Exercise requirements - Make an exact copy of the data below, leaving out every picture.

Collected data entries
◇ ◇ ◇ ◇

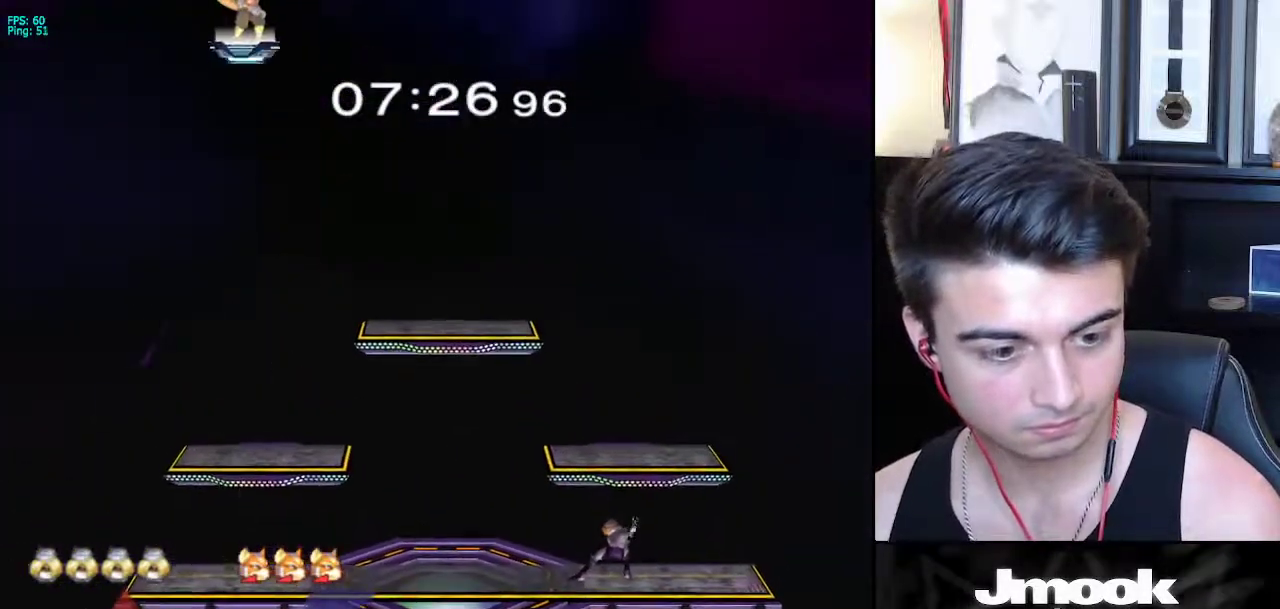
{"buttons": [], "left_stick": "right", "right_stick": "center", "events": [[150, "Z", "down"], [200, "B", "up"], [217, "Z", "up"], [233, "left_stick", "left"], [350, "left_stick", "right"], [433, "left_stick", "left"], [500, "left_stick", "right"]]}
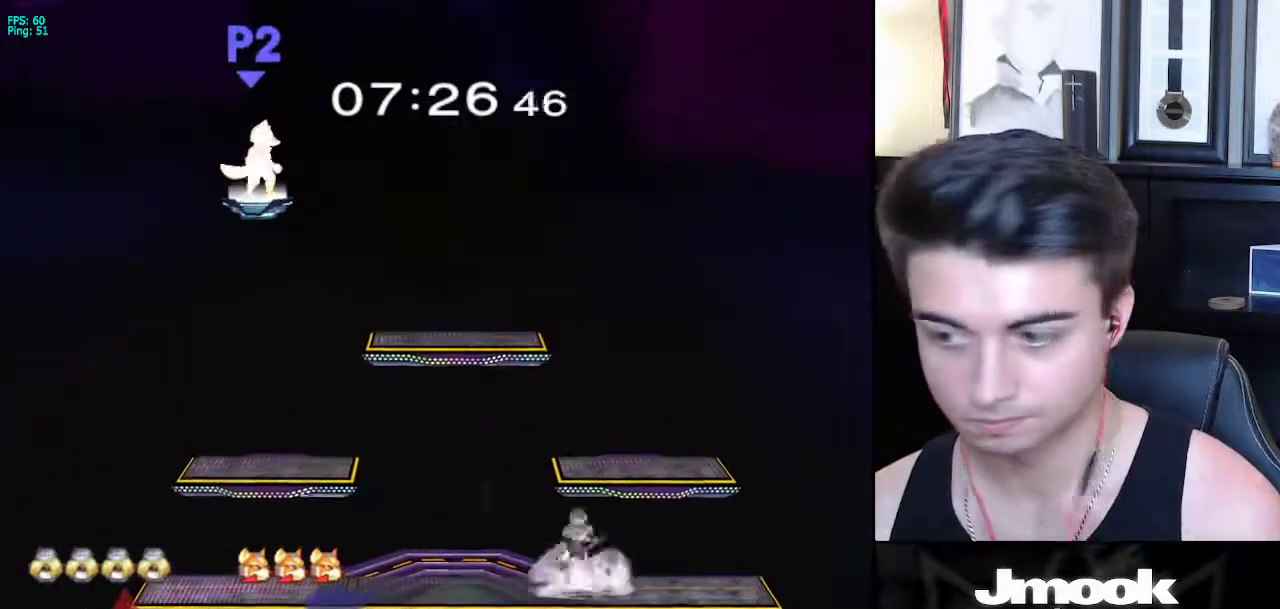
{"buttons": [], "left_stick": "left", "right_stick": "center", "events": [[83, "left_stick", "left"], [150, "left_stick", "right"], [200, "X", "down"], [250, "R1", "down"], [300, "X", "up"], [367, "left_stick", "center"], [383, "R1", "up"], [417, "left_stick", "left"]]}
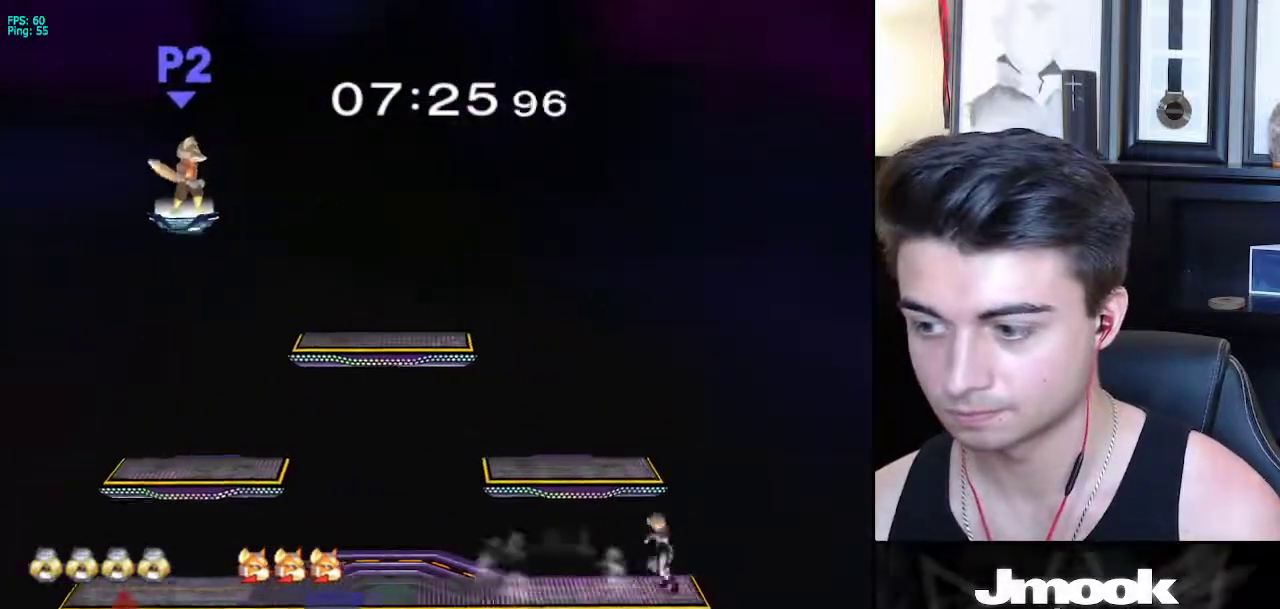
{"buttons": [], "left_stick": "down", "right_stick": "center", "events": [[17, "X", "down"], [50, "left_stick", "down-right"], [67, "R1", "down"], [117, "X", "up"], [183, "R1", "up"], [183, "left_stick", "down"], [300, "left_stick", "center"], [400, "left_stick", "down"]]}
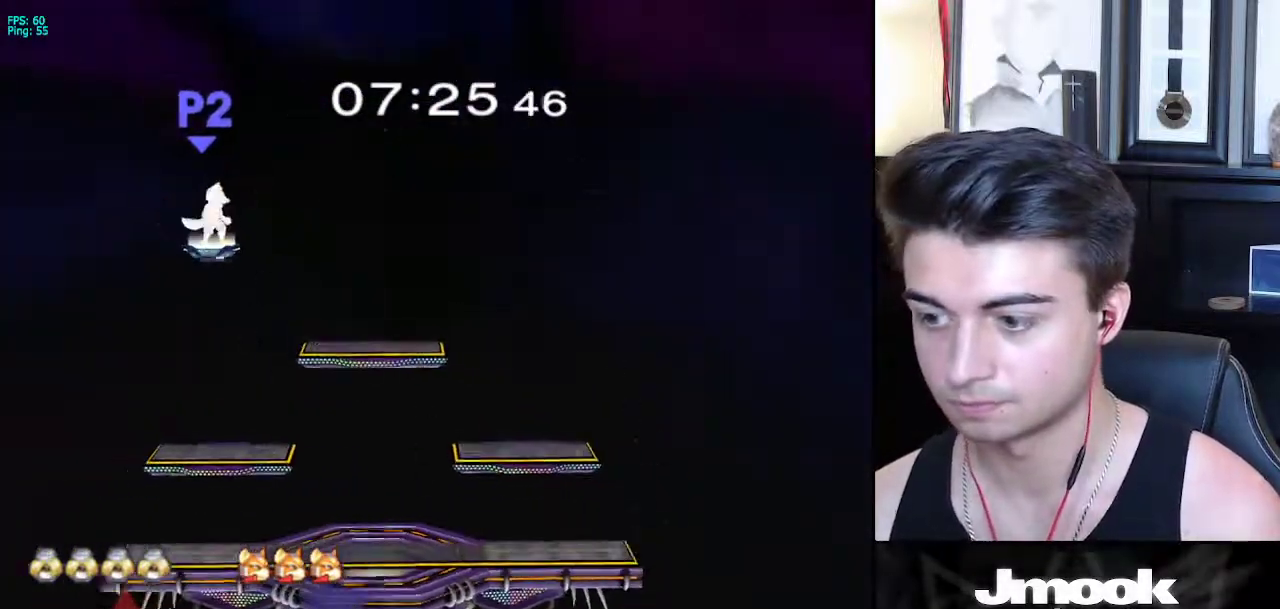
{"buttons": [], "left_stick": "center", "right_stick": "center", "events": [[67, "B", "down"], [67, "left_stick", "up"], [183, "left_stick", "center"], [283, "B", "up"]]}
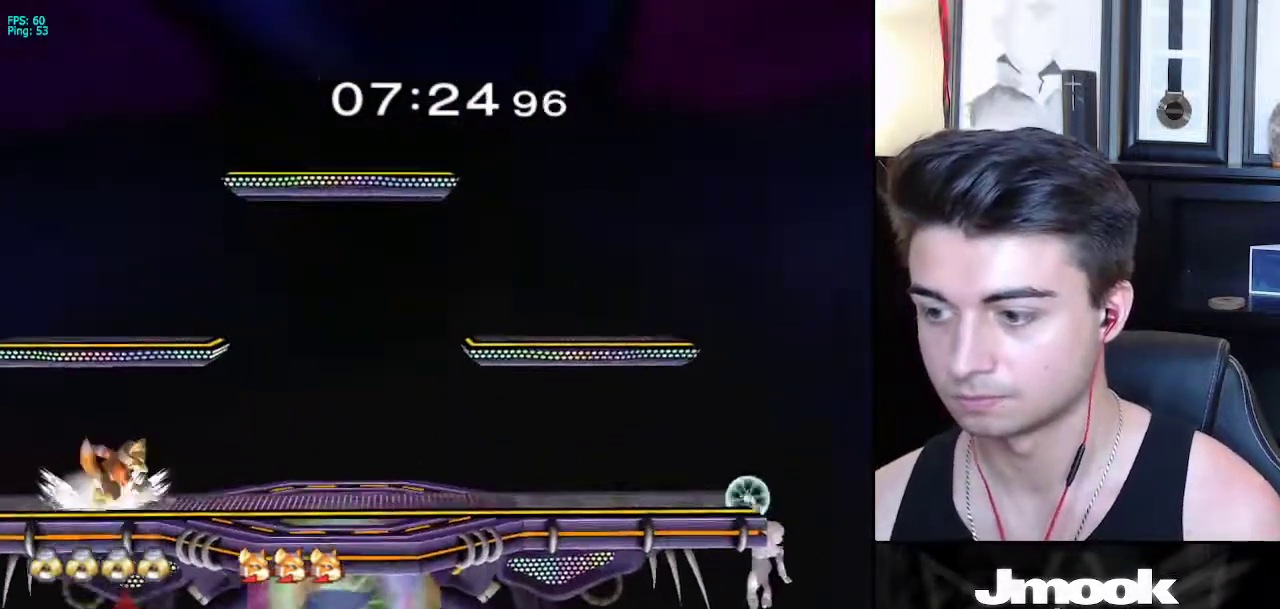
{"buttons": [], "left_stick": "center", "right_stick": "center", "events": [[50, "left_stick", "down"], [200, "left_stick", "up-right"], [217, "B", "down"], [350, "left_stick", "center"], [433, "B", "up"]]}
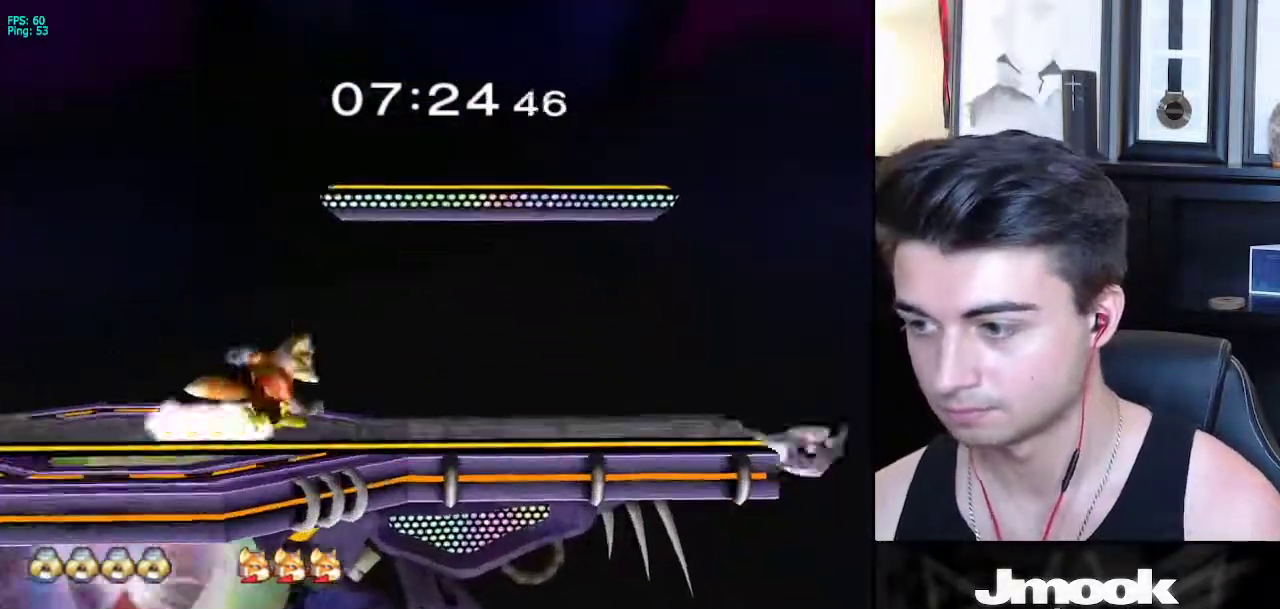
{"buttons": [], "left_stick": "center", "right_stick": "center", "events": [[200, "left_stick", "down-left"], [217, "X", "down"], [333, "R1", "down"], [383, "X", "up"], [450, "left_stick", "center"], [467, "R1", "up"]]}
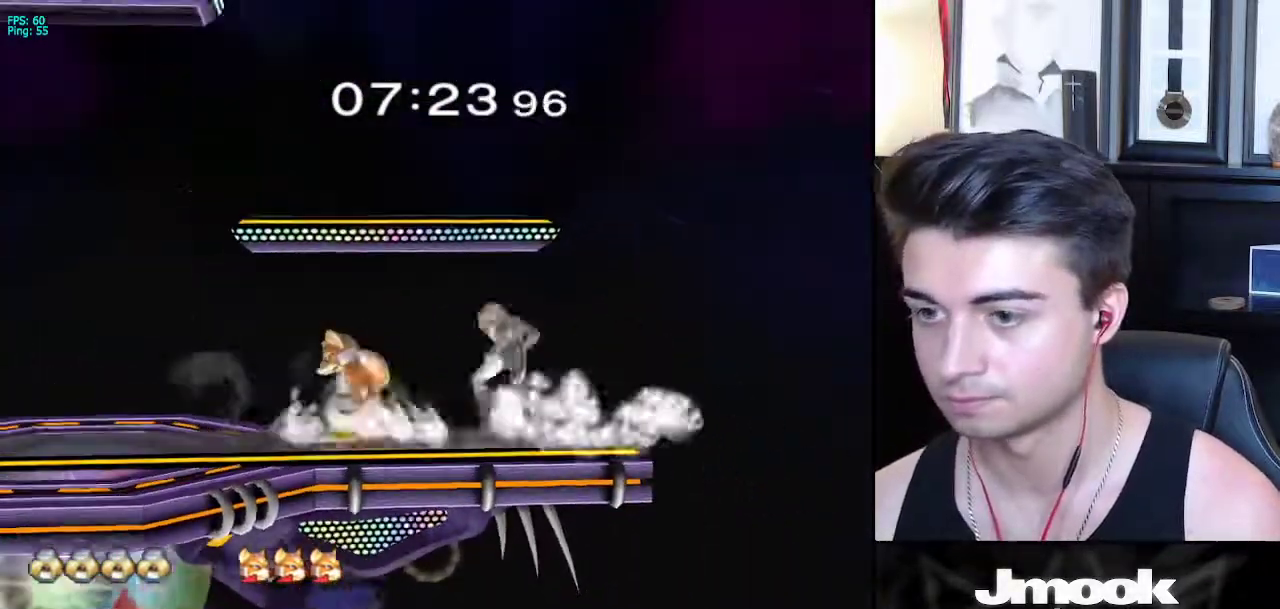
{"buttons": [], "left_stick": "center", "right_stick": "center", "events": [[17, "left_stick", "down-left"], [50, "X", "down"], [100, "R1", "down"], [150, "X", "up"], [200, "left_stick", "center"], [233, "R1", "up"], [283, "left_stick", "left"], [400, "left_stick", "center"]]}
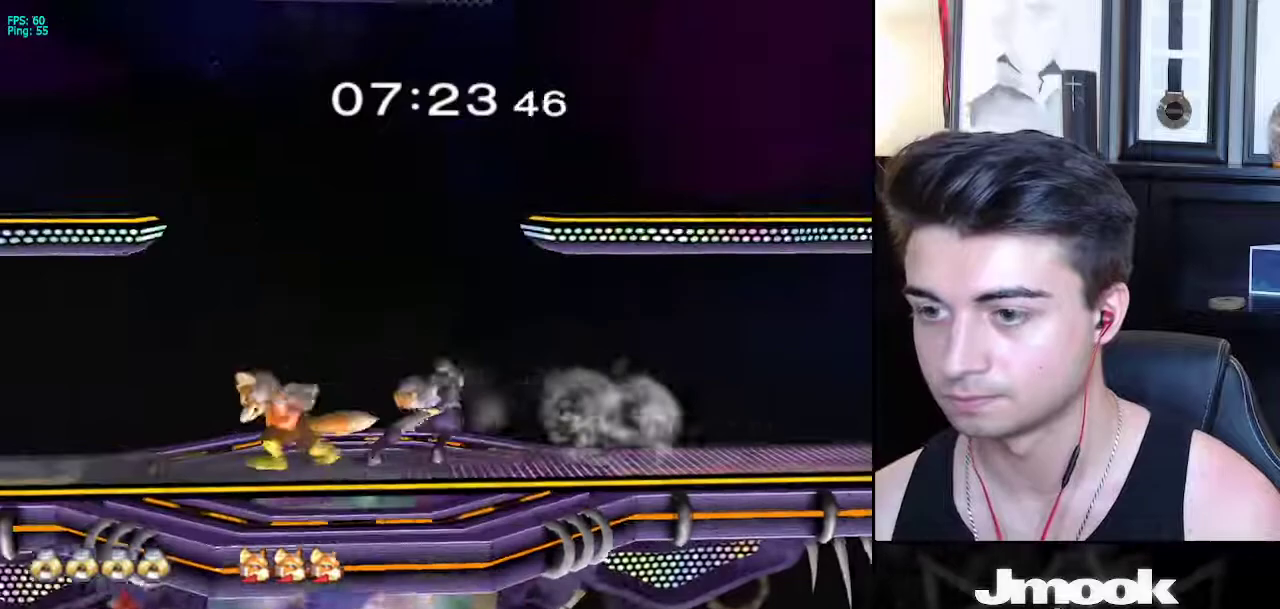
{"buttons": ["X", "Z"], "left_stick": "left", "right_stick": "center", "events": [[83, "left_stick", "right"], [183, "left_stick", "center"], [367, "left_stick", "left"], [450, "X", "down"], [467, "Z", "down"]]}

◇ ◇ ◇ ◇

Result below -
{"buttons": [], "left_stick": "right", "right_stick": "center", "events": [[150, "Z", "down"], [200, "B", "up"], [217, "Z", "up"], [233, "left_stick", "left"], [350, "left_stick", "right"], [433, "left_stick", "left"], [500, "left_stick", "right"]]}
{"buttons": [], "left_stick": "left", "right_stick": "center", "events": [[83, "left_stick", "left"], [150, "left_stick", "right"], [200, "X", "down"], [250, "R1", "down"], [300, "X", "up"], [367, "left_stick", "center"], [383, "R1", "up"], [417, "left_stick", "left"]]}
{"buttons": [], "left_stick": "down", "right_stick": "center", "events": [[17, "X", "down"], [50, "left_stick", "down-right"], [67, "R1", "down"], [117, "X", "up"], [183, "R1", "up"], [183, "left_stick", "down"], [300, "left_stick", "center"], [400, "left_stick", "down"]]}
{"buttons": [], "left_stick": "center", "right_stick": "center", "events": [[67, "B", "down"], [67, "left_stick", "up"], [183, "left_stick", "center"], [283, "B", "up"]]}
{"buttons": [], "left_stick": "center", "right_stick": "center", "events": [[50, "left_stick", "down"], [200, "left_stick", "up-right"], [217, "B", "down"], [350, "left_stick", "center"], [433, "B", "up"]]}
{"buttons": [], "left_stick": "center", "right_stick": "center", "events": [[200, "left_stick", "down-left"], [217, "X", "down"], [333, "R1", "down"], [383, "X", "up"], [450, "left_stick", "center"], [467, "R1", "up"]]}
{"buttons": [], "left_stick": "center", "right_stick": "center", "events": [[17, "left_stick", "down-left"], [50, "X", "down"], [100, "R1", "down"], [150, "X", "up"], [200, "left_stick", "center"], [233, "R1", "up"], [283, "left_stick", "left"], [400, "left_stick", "center"]]}
{"buttons": ["X", "Z"], "left_stick": "left", "right_stick": "center", "events": [[83, "left_stick", "right"], [183, "left_stick", "center"], [367, "left_stick", "left"], [450, "X", "down"], [467, "Z", "down"]]}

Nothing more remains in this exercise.